Abstract:
Adaptive traffic signal control typically feeds the real-time traffic data, collected by the sensors, into a
build-in controller to produce the timing plans. Thus, it can provide signal-timing plans in response to
real-time traffic conditions. Numerous adaptive signal control models have been proposed, especially,
fuzzy logic control (FLC) based signal control models are popular. Most of FLC-based signal control
models subjectively preset logic rules and membership functions without an optimal learning
algorithm. Adjusting the combination of logic rules and membership functions very often requires
tremendous efforts, but there is no guarantee to obtain good control performance. Genetic algorithms
(GAs) have been proven suitable for solving both combinatory optimization problem (e.g., selecting the
logic rules) and parameter optimization problem (e.g., tuning the membership functions). Employing
GAs to construct an FLC system with learning process from examples, hereafter termed as genetic fuzzy
logic controller (GFLC), can not only avoid the bias caused by subjective settings of logic rules or
membershipfunctions but also greatly enhance the control performance.

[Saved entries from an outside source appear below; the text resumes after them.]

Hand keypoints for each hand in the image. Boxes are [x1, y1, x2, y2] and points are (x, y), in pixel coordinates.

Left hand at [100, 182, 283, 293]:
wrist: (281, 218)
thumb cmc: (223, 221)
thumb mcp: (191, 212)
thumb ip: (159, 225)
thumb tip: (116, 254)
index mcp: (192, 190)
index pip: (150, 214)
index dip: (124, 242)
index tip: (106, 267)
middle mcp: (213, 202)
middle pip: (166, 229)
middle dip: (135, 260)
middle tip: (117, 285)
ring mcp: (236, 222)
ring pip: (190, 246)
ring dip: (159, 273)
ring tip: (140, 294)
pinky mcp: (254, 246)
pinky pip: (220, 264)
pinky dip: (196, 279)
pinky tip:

Most previous GFLC studies, however, have employed GAs either to calibrate the membership functions
with preset logic rules, to select the logic rules with given membership functions, or to learn both logic
rules and membership functions iteratively. Thus, the applicability of that GFLC is very likely reduced.

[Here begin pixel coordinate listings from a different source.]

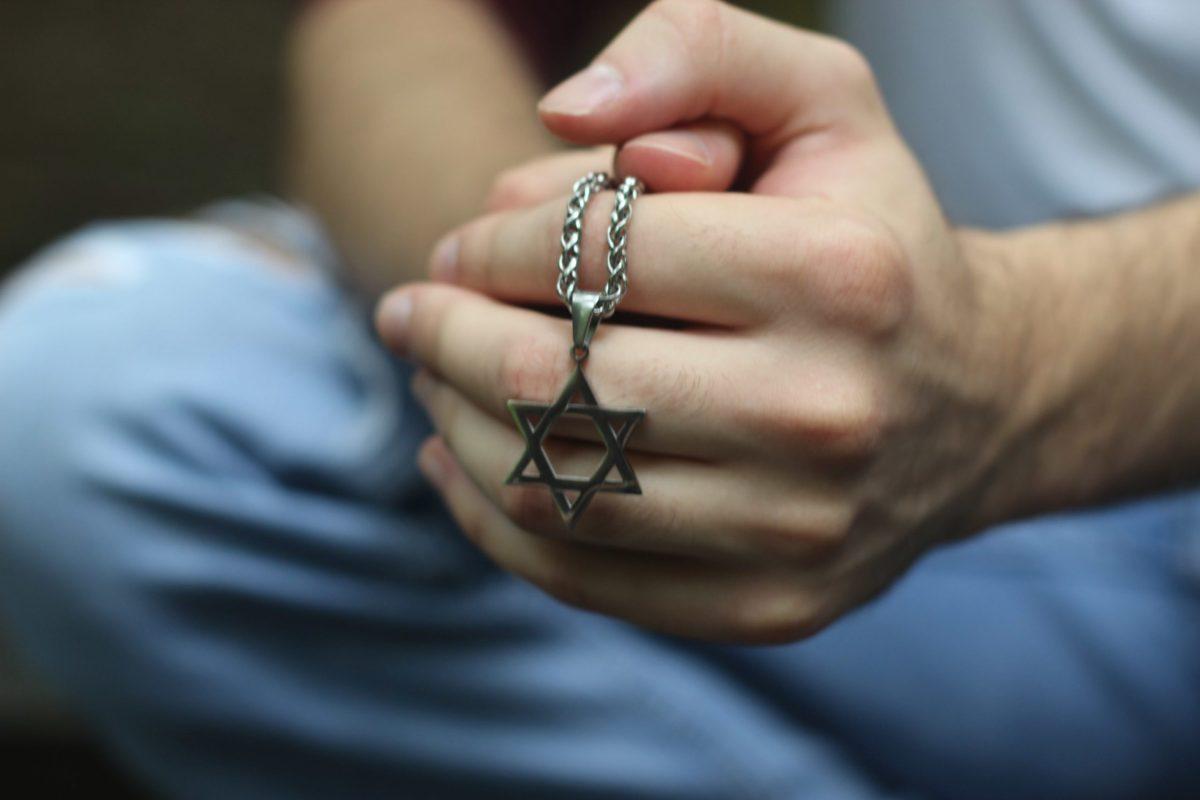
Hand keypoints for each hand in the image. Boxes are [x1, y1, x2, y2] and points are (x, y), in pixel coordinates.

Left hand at [377, 0, 1035, 642]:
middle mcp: (824, 410)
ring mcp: (798, 528)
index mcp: (835, 272)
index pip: (592, 252)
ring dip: (453, 424)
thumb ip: (697, 48)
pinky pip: (582, 576)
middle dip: (444, 336)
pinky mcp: (772, 605)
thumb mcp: (821, 99)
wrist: (977, 398)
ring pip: (550, 486)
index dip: (490, 244)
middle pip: (554, 377)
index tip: (460, 246)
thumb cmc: (872, 234)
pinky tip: (457, 460)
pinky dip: (488, 519)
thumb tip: (559, 107)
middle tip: (412, 312)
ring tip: (430, 377)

However, to simultaneously or sequentially learn of logic rules and membershipfunctions may require a
rather lengthy chromosome and large search space, resulting into poor performance, a long
convergence time and unreasonable learning results (i.e. conflicting or redundant logic rules, irrational
shapes of membership functions). To avoid these shortcomings, this paper proposes a stepwise
evolution algorithm to learn both logic rules and membership functions. At each learning process, the
proposed algorithm selects one logic rule which can best contribute to the overall performance
controlled by previously selected logic rules. Such a selection procedure will be repeated until no other
rule can ever improve the control performance. Therefore, the incumbent combination of logic rules is
the optimal learning results.
To facilitate the learning process of the stepwise GFLC-based signal control model, the cell transmission
model (CTM), a mesoscopic model proposed by Daganzo (1994, 1995), is used to evaluate the
performance of learned logic rules and membership functions. In addition, the conventional CTM was
designed for pure traffic, which is not applicable for many Asian urban streets where mixed traffic of cars
and motorcycles is prevailing. Thus, this study also proposes mixed traffic cell transmission models
(MCTM) to replicate the behaviors of mixed traffic.

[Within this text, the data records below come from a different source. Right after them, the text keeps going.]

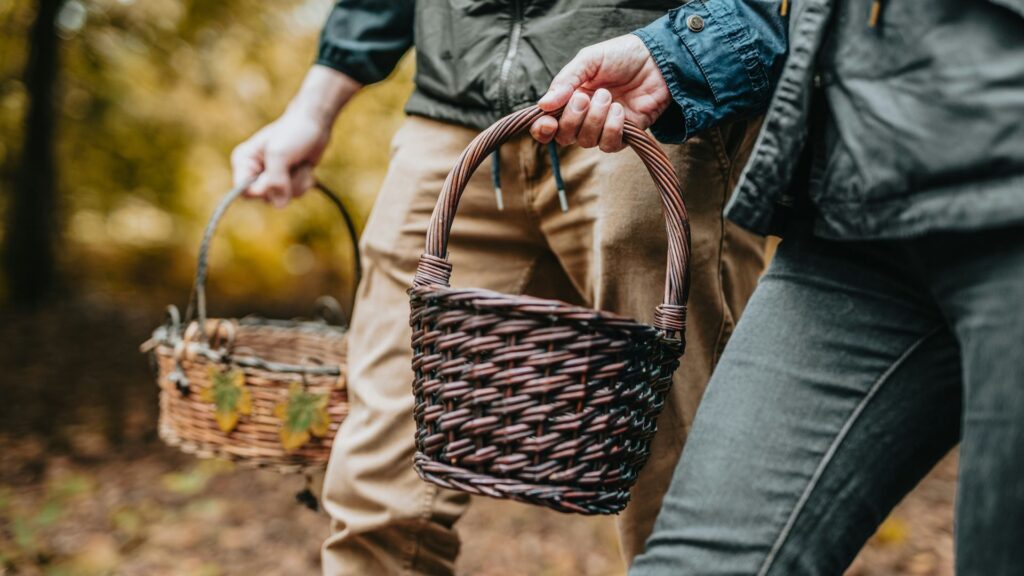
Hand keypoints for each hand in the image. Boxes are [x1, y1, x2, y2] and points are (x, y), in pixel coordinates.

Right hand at [231, 66, 359, 206]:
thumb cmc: (293, 132)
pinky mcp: (288, 181)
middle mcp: (254, 172)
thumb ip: (275, 180)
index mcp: (243, 162)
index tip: (274, 177)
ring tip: (298, 162)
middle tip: (290, 164)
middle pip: (265, 198)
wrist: (315, 123)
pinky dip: (304, 182)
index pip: (243, 192)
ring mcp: (272, 178)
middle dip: (284, 185)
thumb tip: (279, 204)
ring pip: (283, 198)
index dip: (260, 191)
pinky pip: (295, 195)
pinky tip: (304, 166)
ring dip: (297, 182)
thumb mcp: (279, 154)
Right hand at [530, 34, 670, 151]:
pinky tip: (620, 110)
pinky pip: (608, 145)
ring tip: (608, 96)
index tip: (549, 123)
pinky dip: (612, 129)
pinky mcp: (624, 135)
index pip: (547, 124)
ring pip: (586, 142)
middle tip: (585, 97)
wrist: (656, 59)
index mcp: (569, 98)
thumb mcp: (589, 60)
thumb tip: (543, 105)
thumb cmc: (622, 55)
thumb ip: (565, 81)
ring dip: (595, 120)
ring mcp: (603, 128)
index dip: (543, 130)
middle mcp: (584, 117)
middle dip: (572, 119)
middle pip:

To validate the proposed SGFLC model, case studies on the signal control of isolated intersection and
sequential coordinated intersections are conducted, respectively. For the case of isolated intersections,
the results show that in terms of total vehicle delay, the SGFLC model performs best in comparing to pretimed
signal control and queue length-based adaptive control models. In the case of sequential
intersections, the results consistently show that the SGFLC model performs best, no matter which
coordinated signal system (i.e. progressive, alterative, and simultaneous) is operated.